In the article “Study: Global information security improves, but still imperfect“, Angela Moscaritolo points us at a report recently released by PriceWaterhouseCoopers, “Safeguarding the new currency of business.” The report is the findings of the 2008 Global State of Information Security Study®. Her article points out some salient issues found in the report, but I would like to focus on one particular issue.
On page 12 of the report, we find the following:
Many companies, however – if not most – do not know exactly where important data is located.
Other findings in the report indicate that we are doing better in implimenting technical controls and our compliance efforts also appear to be improving. But here is the rub, what value are better technical controls and a clean compliance report if you don’t know where your sensitive data is?
Okay, we don’t know where our data is. We need to find it. How do we do that?
Ask 10 information security professional that question and you will get 12 answers, all of them starting with “it depends.” If we can’t get a definitive answer from these folks, who can we get one from? How about the people who use that data each and every day?
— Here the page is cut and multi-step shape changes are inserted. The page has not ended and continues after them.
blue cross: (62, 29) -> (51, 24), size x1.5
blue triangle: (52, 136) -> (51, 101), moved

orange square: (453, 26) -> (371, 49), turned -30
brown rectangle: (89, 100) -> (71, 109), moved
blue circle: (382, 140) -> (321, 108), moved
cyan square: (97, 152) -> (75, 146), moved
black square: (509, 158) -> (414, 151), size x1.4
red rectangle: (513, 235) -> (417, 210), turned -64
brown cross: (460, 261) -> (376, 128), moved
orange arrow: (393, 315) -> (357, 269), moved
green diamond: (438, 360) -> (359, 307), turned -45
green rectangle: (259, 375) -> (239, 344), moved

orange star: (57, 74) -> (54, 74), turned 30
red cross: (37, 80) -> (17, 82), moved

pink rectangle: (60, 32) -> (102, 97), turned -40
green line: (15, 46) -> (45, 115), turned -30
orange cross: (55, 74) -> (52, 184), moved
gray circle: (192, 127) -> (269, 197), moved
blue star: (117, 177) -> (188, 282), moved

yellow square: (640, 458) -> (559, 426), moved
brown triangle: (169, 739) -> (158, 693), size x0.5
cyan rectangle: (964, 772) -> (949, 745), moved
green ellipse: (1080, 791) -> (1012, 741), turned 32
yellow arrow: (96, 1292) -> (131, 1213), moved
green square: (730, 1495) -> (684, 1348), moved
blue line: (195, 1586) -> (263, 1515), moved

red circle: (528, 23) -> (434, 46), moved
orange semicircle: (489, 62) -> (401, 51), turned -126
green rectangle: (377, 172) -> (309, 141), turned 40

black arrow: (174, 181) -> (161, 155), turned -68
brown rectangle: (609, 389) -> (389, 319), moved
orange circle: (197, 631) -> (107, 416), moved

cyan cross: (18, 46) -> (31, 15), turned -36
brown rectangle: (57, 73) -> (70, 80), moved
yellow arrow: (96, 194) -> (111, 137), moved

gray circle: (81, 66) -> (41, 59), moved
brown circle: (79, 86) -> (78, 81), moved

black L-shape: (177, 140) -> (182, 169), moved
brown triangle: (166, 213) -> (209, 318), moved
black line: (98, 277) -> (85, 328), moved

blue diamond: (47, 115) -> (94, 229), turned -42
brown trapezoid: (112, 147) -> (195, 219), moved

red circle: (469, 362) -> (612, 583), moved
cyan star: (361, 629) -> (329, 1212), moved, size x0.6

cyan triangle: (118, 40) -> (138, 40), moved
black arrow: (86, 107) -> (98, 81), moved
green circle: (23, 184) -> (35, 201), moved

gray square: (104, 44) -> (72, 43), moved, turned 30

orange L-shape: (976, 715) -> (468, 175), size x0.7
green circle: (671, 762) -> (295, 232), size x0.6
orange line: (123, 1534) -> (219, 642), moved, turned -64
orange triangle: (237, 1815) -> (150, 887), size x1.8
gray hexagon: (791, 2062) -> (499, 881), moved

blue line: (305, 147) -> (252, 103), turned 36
Again, there are plenty of ways you could go about gathering that information from your user populace, many of which would be adequate. But if we want better than adequate, I think Michael Santarcangelo gives us a great model for producing excellent results in his book Into the Breach.
You should get his book and read it as I have said before, but in short, engage your users in small groups and ask them how they do their jobs, in detail. This will drive out where your data is. You may think your data is that big honking database, but what if a lot of it is in spreadsheets stored on a file server that you know nothing about?
This is a very simplified treatment of a great process that Michael details in his book. So, again, go get it. Read it. Twice. You will not regret it.